In Windows only the Drive with the letter C: is the system drive, because the Windows System is installed here.
Windows programs are installed in
C:\Program Files
and that is what @raino is talking about. The Cubase Installer simply follows this convention.
My system drive is a 475GB drive. I still have 175GB free.
I recommend that you clear out what you have on that system drive that is not actual programs and documents etc. A lot of software will download and install libraries on the system drive if you let them and that takes up space. It would be wiser to offload libraries onto an external drive and leave programs on the system drive.
I’m just guessing that that’s your problem. I have a hard time believing you have a small system drive.
You can’t install Cubase on any of my recent drives. I have windows 7 on one, and Mac OS El Capitan on the other. I have license for Cubase 12. It will work with none.
I have Windows 10 license as well, but cannot insert 1 more drive to be Sata. PERMANENTLY! That means, I can put a new drive into the laptop to be C:, install Windows 10 on it, then remove it, and boot from that when I connect is as USB 3.0 drive. I assume it will boot up. As I remember from earlier days it does so. MacOS surely does, I run it sometimes like that, so if Win 10 fails I can create a new drive with newer MacOS and install Cubase there, then.
So all in all, the operating system would be installed onto the drive inside the laptop, then taken out and used as external drive.
Forgive me for asking, but why wouldn’t you just replace the Win 7 drive with a new one with Windows 11?

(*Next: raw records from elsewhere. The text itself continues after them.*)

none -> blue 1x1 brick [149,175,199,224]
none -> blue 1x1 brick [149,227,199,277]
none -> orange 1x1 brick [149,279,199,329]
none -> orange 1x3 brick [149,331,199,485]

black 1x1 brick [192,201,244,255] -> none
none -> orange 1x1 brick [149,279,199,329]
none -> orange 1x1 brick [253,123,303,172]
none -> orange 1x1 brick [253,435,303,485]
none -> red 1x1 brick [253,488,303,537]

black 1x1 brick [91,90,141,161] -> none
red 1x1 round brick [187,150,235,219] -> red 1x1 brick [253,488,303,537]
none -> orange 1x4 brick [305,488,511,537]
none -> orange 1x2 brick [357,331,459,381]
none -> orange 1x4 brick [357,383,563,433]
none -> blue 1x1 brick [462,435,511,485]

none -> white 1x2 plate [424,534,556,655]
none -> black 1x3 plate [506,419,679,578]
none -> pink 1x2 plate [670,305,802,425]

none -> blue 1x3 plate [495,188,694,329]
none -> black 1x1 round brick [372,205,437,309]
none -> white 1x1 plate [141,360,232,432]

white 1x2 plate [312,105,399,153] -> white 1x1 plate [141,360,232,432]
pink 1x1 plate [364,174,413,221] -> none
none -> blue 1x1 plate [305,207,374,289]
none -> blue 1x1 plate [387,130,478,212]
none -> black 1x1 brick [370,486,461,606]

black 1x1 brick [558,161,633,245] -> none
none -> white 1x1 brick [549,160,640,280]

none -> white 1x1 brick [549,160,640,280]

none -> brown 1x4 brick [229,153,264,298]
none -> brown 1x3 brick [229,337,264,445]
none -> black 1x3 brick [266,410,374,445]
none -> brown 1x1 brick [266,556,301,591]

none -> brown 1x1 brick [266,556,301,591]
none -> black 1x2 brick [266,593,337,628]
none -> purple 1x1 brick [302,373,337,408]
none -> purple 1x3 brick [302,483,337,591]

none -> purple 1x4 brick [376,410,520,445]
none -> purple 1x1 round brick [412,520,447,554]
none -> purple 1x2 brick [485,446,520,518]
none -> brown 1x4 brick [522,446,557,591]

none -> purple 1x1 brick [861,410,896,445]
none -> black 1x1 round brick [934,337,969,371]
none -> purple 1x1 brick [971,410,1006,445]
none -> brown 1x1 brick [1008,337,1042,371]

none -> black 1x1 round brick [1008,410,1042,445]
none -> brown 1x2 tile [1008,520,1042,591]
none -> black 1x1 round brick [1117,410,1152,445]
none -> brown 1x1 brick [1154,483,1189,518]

What is the upside in doing what you wish to do?
Firstly my computer won’t take Win 11. Win 10 came with it originally, but it was terribly slow after a while, so in 2019 I installed Win 7 and it works like a charm since then, fast, and no problem. Faster than the laptops that were purchased in the family meanwhile and that use Win 10 and 11. Secondly I have a lot of important Softwares on both drives that I am not sure could run on new systems (like Logic 9 for example, that I still need to collaborate with a friend who only has that). So all in all it would be just too big of a stress to rebuild both drives on new systems and I am not sure I shouldn’t pay more money for upgrades to do so.
Hello, what about running Cubase from an external hard drive but by using a Windows virtual machine?
It would be still installed in the root drive (of the virtual machine).
Would that work?
Technically it is possible to run a virtual machine from an external drive. But practically you are combining two performance problems, the lower speed of the external drive (compared to internal SSDs) and the processing overhead of the virtual machine.
For a time critical software like Cubase… No.
As JuergenP has noted, Cubase will not work properly on a virtual machine. I have tried some Daws on virtual machines, even on internal drives which should be faster, and the performance has always been very very low, completely useless.
When you launch Cubase it is loaded into the RAM of your computer and is run from there. Therefore the storage location on the external hard drive has no effect on how Cubase is executed. It might be necessary to access the drive at times to load a .dll into RAM after the launch but also this has no effect on keeping auido tracks in sync.
The drive might become a bottleneck if a lot of data has to be transferred between the drive and the rest of the computer. So if you work with huge sample libraries or simply have a lot of small samples on a lot of tracks. But also this has no effect on Cubase keeping everything in sync.